A shrug is the response from Alvin and it comes alongside his assurance that, “You’d think that but no. It’s not the batteries. Look…” Alvin extends and shows the face of the old watch off to both of his colleagues. The time is correct without any hint of it struggling to keep pace as the seconds tick by smoothly, effortlessly.
“It’s still the batteries Al. That’s how it starts. Watches and clocks lose time at odd hours. Hell, it might be losing time during the day. A second here, another there. You wouldn’t notice, but it all builds up and then you wake up the next morning and there it is a couple hours behind. Just get some new batteries in the thing.” There is conviction in Frank’s words because he’s speaking from experience. There was a time he didn’t have much more than an old clock and that sort of time loss is exactly what it did prior to needing a battery refresh. Sometimes he hadn’t possessed the money for replacements and had been forced to mix and match older examples in hopes of eking out a little more use than any manufacturer likely ever planned. Bit like how he had to use candles to light where he lived. This was in the months prior to him falling in with the gang. But even after it, for a while, he’d been forced to live much the same way. In fact, he isn’t sure why the landlord never kicked him out. Pity perhaps, but Frank will never know. Even if he was inclined to go back and find out he can’t. It would be far too dangerous, regardless of how little he looks like that scrawny teenager now.
“Why do you even wear that relic? Phones give you the time.” Chris pulls out his and shakes it side to side as if doing so helps to illustrate his point. Meanwhile Frank winces and waits for the inevitable explanation as to why it matters so much to Alvin, and why Frank was replying in such a careful manner. He too had made a similar mistake early in his relationship with Alvin. Not the watch needing replacement batteries but… He realises he doesn’t remember what his error was apart from that it too related in some way to the watch.
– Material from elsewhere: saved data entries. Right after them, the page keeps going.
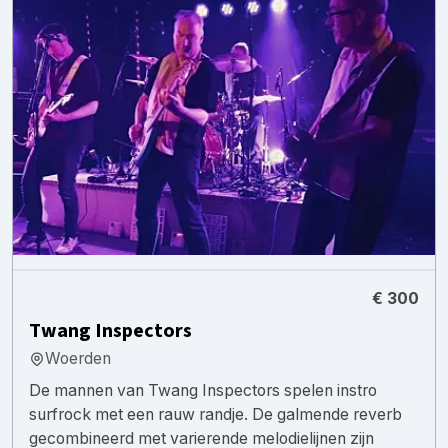
€ 300
Twang Inspectors
Woerden
De mannen van Twang Inspectors spelen instro
surfrock met een rauw randje. De galmende reverb
gecombineerd met varierende melodielijnen zijn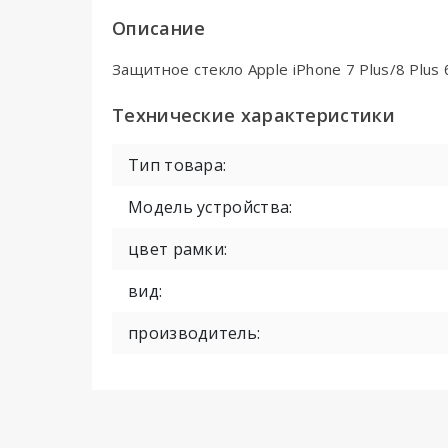
Описание
Защитное стекло Apple iPhone 7 Plus/8 Plus 
Технические характеристики
Тип товара:
Модель устройства:
цвет рамки:
вид:
производитель: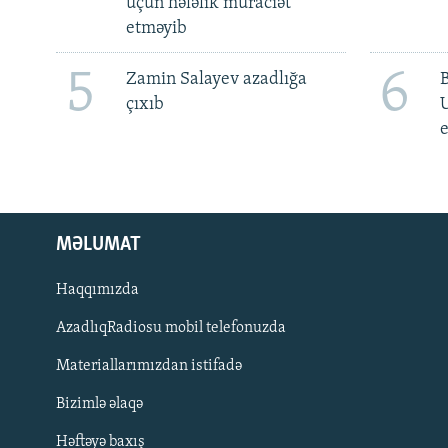
üçün hələlik müraciət
etməyib
5
6
Zamin Salayev azadlığa
çıxıb
e
MƏLUMAT
Haqqımızda
AzadlıqRadiosu mobil telefonuzda
Materiallarımızdan istifadə
BIZI IZLƏ
Bizimlə əlaqə
Həftəyə baxış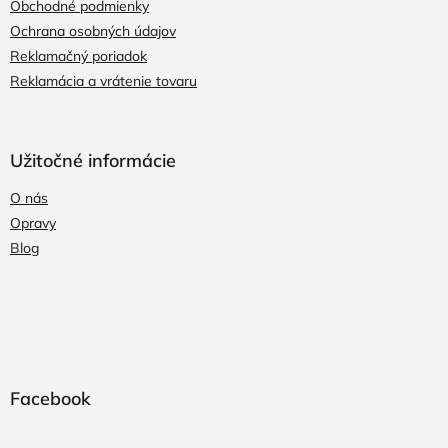
Obchodné podmienky
Ochrana osobných údajov
Reklamačný poriadok
Reklamácia a vrátenie tovaru
Užitočné informácie
O nás
Opravy
Blog
Facebook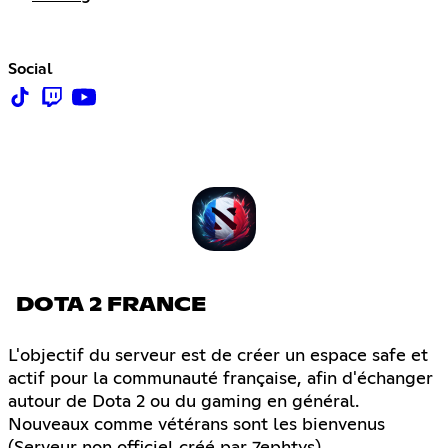
Social
DOTA 2 FRANCE
L'objectif du serveur est de créer un espace safe et
actif pour la communauté française, afin d'échanger
autour de Dota 2 ou du gaming en général.
Nouveaux comme vétérans sont les bienvenus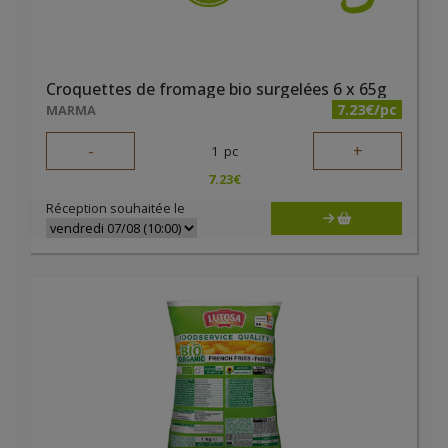
Croquettes de fromage bio surgelées 6 x 65g
7.23€/pc
MARMA
-
+
1
pc
7.23
€
Réception souhaitée le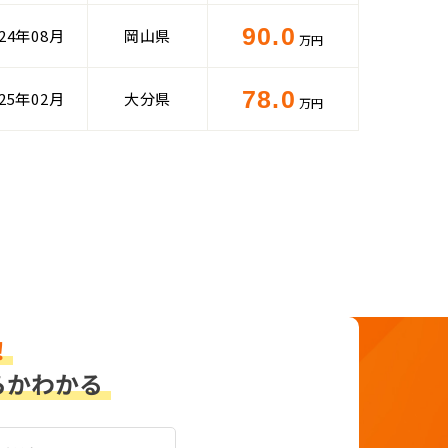
90.0
024年08月
岡山県
万円
78.0
025年02月
大分県
万円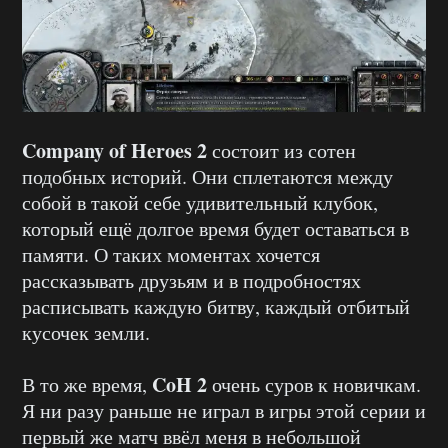
Company of Heroes 2
состоит из сотен
подобных историй. Они сплетаются между
собой в такой себе удивительный клубок,
который ещё долгое время будет оставаться в
памяти. О таких моментах хочется
рассказывать друзьям и в подробностях
расписывать каждую битву, каждый отбитый
кусочек земли.
CoH 2
В то же время,
очень суров к новичкам.
Я ни разу раньше не играл в игры этой серии и
первый же матч ввёл меня в небольшой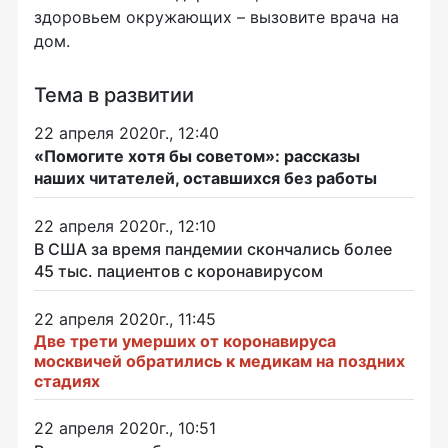
здоровьем окружающих – вызовите врача на
дом.
Тема в развитии
22 апреля 2020г., 12:40
«Помогите хотя бы советом»: рассказы
наших читателей, оставшихся без работы
22 апреля 2020г., 12:10
В США за время пандемии скончались более
45 тыс. пациентов с коронавирусом
22 апреля 2020г., 11:45
Две трети умерших от коронавируса
москвичей обратились к медикам на поздних
стадиях
22 апреля 2020г., 10:51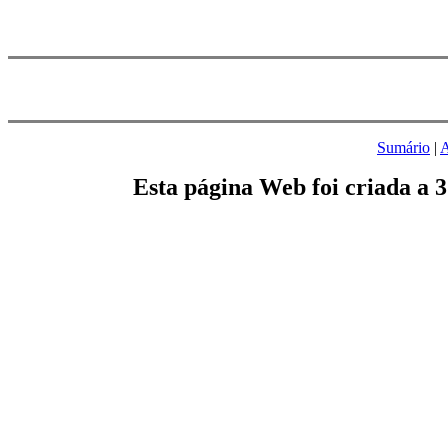
Sumário
|
A
Esta página Web foi criada a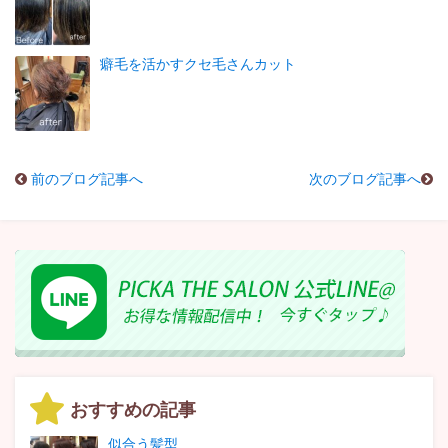
癖毛を活かすクセ毛さんカット
前のブログ記事へ
次のブログ記事へ
おすすめの記事
似合う髪型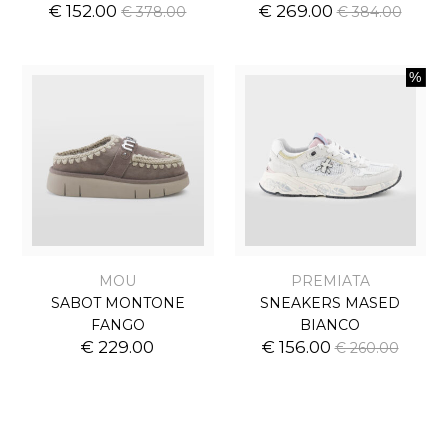
€ 152.00
€ 269.00
€ 378.00
€ 384.00
MOU
PREMIATA
SABOT MONTONE
SNEAKERS MASED
FANGO
BIANCO
€ 229.00
€ 156.00
€ 260.00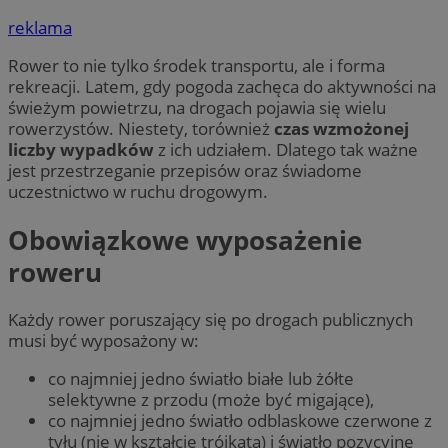
reklama
Rower to nie tylko środek transportu, ale i forma
rekreacji. Latem, gdy pogoda zachęca do aktywności na
świeżym powietrzu, na drogach pojawia się wielu
rowerzystów. Niestety, torównież
czas wzmożonej
liczby wypadków
z ich udziałem. Dlatego tak ważne
jest przestrzeganie przepisów oraz świadome
uczestnictwo w ruchu drogowym.
Obowiązkowe wyposażenie
roweru
Każdy rower poruszający się po drogach publicznych
musi być wyposażony w:
co najmniej jedno światło białe lub żółte
selektywne z przodu (może być migające),
co najmniej jedno światło odblaskowe czerwone z
tyłu (nie w kształcie trójkąta) i światło pozycyjne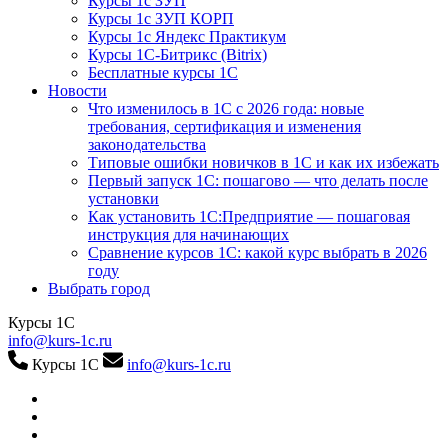
Курсы 1с ЗУП
Курсы 1с ЗУП КОРП
Курсы 1с Яндекс Практикум
Курсы 1С-Битрикс (Bitrix)
Бесплатные курсы 1С
Новости
Что изменилось в 1С с 2026 года: новые
требования, сертификация и изменения
законодательства
Типовые ошибки новичков в 1С и как их избежать
Первый запуск 1С: пошагово — что делать после
установки
Как установить 1С:Предприятие — пошаговая
инструкция для начинающих
Сравнение курсов 1С: какой курс выбрать в 2026
году
Выбрать город
Курсы 1С
info@kurs-1c.ru
Курсы 1С
info@kurs-1c.ru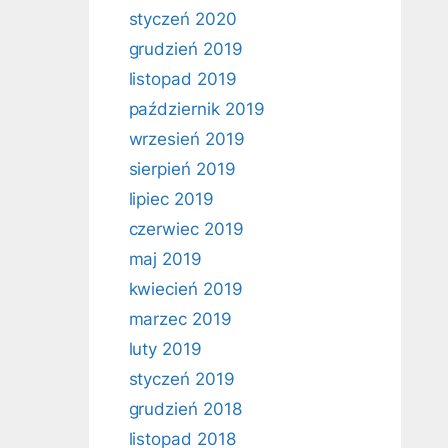
styczeń 2020
grudzień 2019
listopad 2019
październik 2019
wrzesień 2019
sierpień 2019
lipiec 2019
czerwiec 2019
maj 2019
kwiecień 2019
marzec 2019
luty 2019
styczeń 2019
grudzień 2018
listopad 2018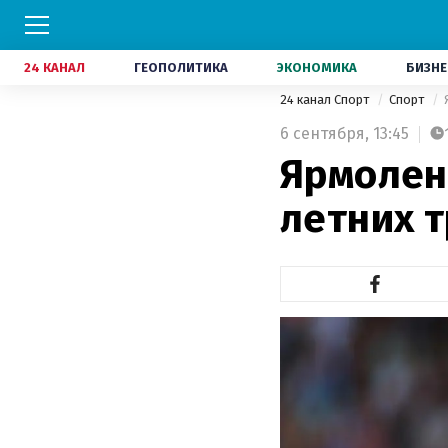
24 КАНАЛ
ГЕОПОЛИТИКА
ЭКОНОМИКА
БИЗНЕ
24 канал Спорт
Спорт
6 сентября,
13:45
Ярмолен
летних 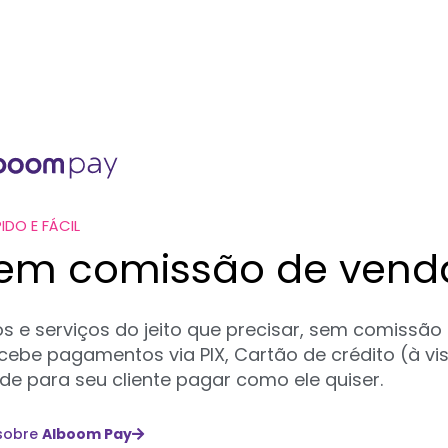
IDO E FÁCIL
sem comissão de vend
 e serviços do jeito que precisar, sem comissão
ebe pagamentos via PIX, Cartão de crédito (à vi
de para seu cliente pagar como ele quiser.
 sobre
Alboom Pay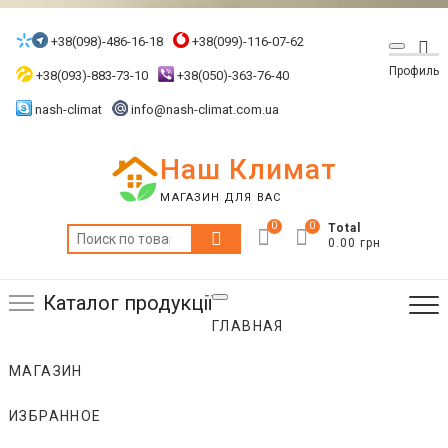
Skip
to
+38(098)-486-16-18
+38(099)-116-07-62
Top
content
Профиль
Me
+38(093)-883-73-10
+38(050)-363-76-40
nash-climat
info@nash-climat.com.ua
Наш Климат
МАГАЗИН ДЛЯ ВАС
0
0
Total
Искать:
0.00 грн
Каталог продукції
ГЛАВНАЯ
МАГАЗИН
ИЗБРАННОЕ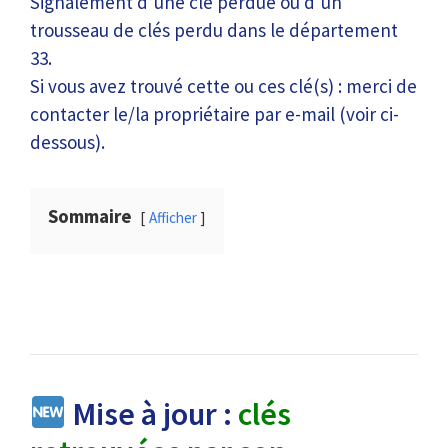
Signalement d’une clé perdue ou d’un
trousseau de clés perdu dans le département
33.
Si vous avez trouvé cette ou ces clé(s) : merci de
contacter le/la propriétaire par e-mail (voir ci-
dessous).
Sommaire
Afficher
Mise à jour :
clés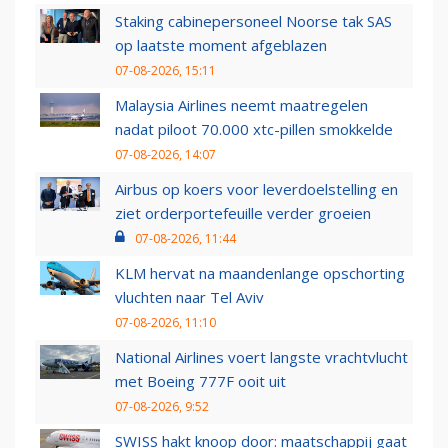
Staking cabinepersoneel Noorse tak SAS
op laatste moment afgeblazen
07-08-2026, 15:11
Malaysia Airlines neemt maatregelen
nadat piloot 70.000 xtc-pillen smokkelde
07-08-2026, 14:07
Airbus op koers voor leverdoelstelling en
ziet orderportefeuille verder groeien
07-08-2026, 11:44
KLM hervat na maandenlange opschorting
vluchten naar Tel Aviv
07-08-2026, 11:10
National Airlines voert langste vrachtvlucht
met Boeing 777F ooit uit
07-08-2026, 9:52
SWISS hakt knoop door: maatschappij gaat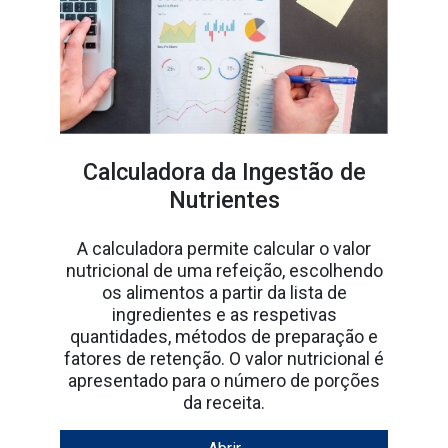
Calculadora da Ingestão de
Nutrientes
A calculadora permite calcular o valor
nutricional de uma refeição, escolhendo
os alimentos a partir da lista de
ingredientes e as respetivas
quantidades, métodos de preparação e
fatores de retenção. O valor nutricional é
apresentado para o número de porções
da receita.
Abrir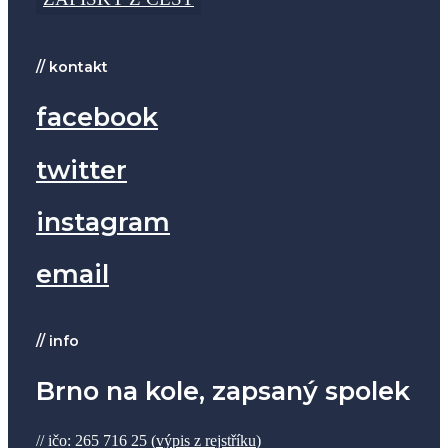
// kontakt
facebook
twitter
instagram
email
// info
Brno na kole, zapsaný spolek
// ičo: 265 716 25 (
výpis z rejstříku
)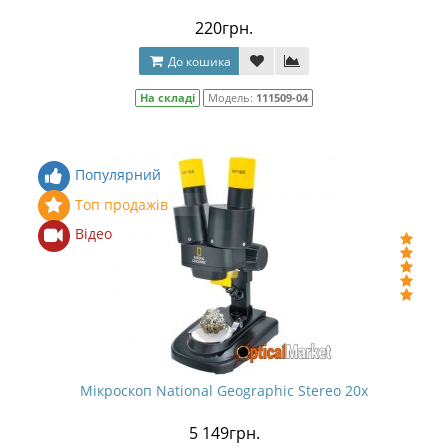
220грн.
До кошика
На складі
Модель:
111509-04
Популярний
Топ продажів
Відео
Мікроскоп National Geographic Stereo 20x
5 149грн.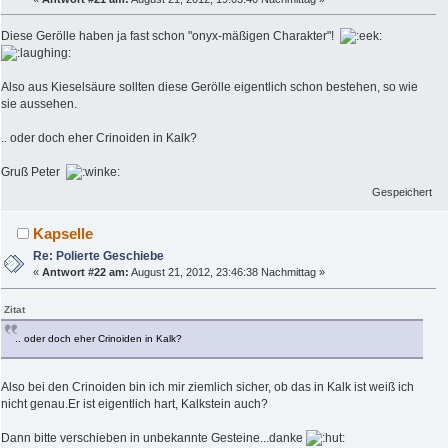
Diese Gerölle haben ja fast schon "onyx-mäßigen Charakter"!
Also aus Kieselsäure sollten diese Gerölle eigentlich schon bestehen, so wie
sie aussehen.
.. oder doch eher Crinoiden in Kalk?
Gruß Peter
Gespeichert
Kapselle
Re: Polierte Geschiebe
«
Antwort #22 am:
August 21, 2012, 23:46:38 Nachmittag »
Zitat
.. oder doch eher Crinoiden in Kalk?
Also bei den Crinoiden bin ich mir ziemlich sicher, ob das in Kalk ist weiß ich
nicht genau.Er ist eigentlich hart, Kalkstein auch?
Dann bitte verschieben in unbekannte Gesteine...danke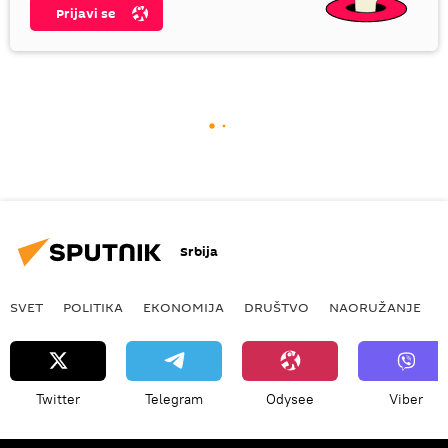
Prijavi se
Srbija
SVET
POLITIKA
EKONOMIJA
DRUŠTVO
NAORUŽANJE
Twitter
Telegram
Odysee
Viber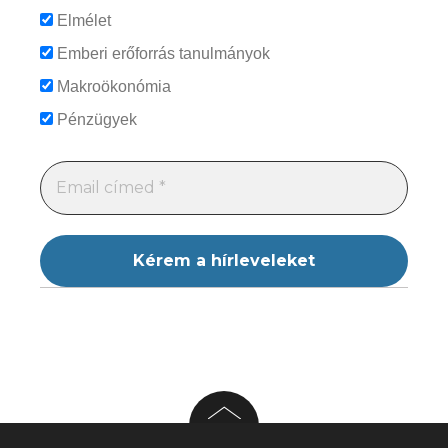
Elmélet
Emberi erőforrás tanulmányok
Makroökonómia
Pénzügyek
“Because it’s a family heirloom. It was my grandfathers. My grandmother bought it for him when he was twenty one. They’d not long been married and had no money but she’d put a little aside every week until she could afford it. He cherished it. To the day he died. After that it got passed to my dad. He wore it every day. That was the promise he made to his father and then when dad got ill he passed it to me.” Alvin is emotional. You can see it in his eyes. They’re teary. No tears are falling but Chris quickly realises just how much the gold faced watch with its brown leather wristband means to the mousy haired man. He feels bad, knows he’s put his foot in it and wonders whether he should offer his condolences. Before he can Alvin adds, “But dad made it through. He’s still kicking.” A smile spreads across the thirty year old man’s face which is otherwise filled with relief. After all, Alvin’s dad, Michael, isn’t old. He’s mid-fifties and had to fight off cancer with the help of chemotherapy. Alvin decides at that moment he needs to call home and speak with his parents before the day is done. It’s been a few weeks. He knows they worry and them being nine hundred miles away means he can’t exactly just go and visit them at the drop of a hat.
“Sorry Al.” Is the apology Chris utters in response. He feels he should say more but hasn’t a clue what to say and so hopes these two words will be enough.
“It’s ok.” Alvin sounds brighter now. The tears are still present in his eyes, never having spilled, but a smile is painted across his face. Following his assurance the mousy haired man returns to his lunch. He’s caught sight of the time and the status of his lunch, barely touched compared to his two co-workers who are finished, which is why he begins to quickly shovel the food into his mouth. Once he’s done there should be just enough time for a quick period of relaxation before returning to his desk to finish out the day.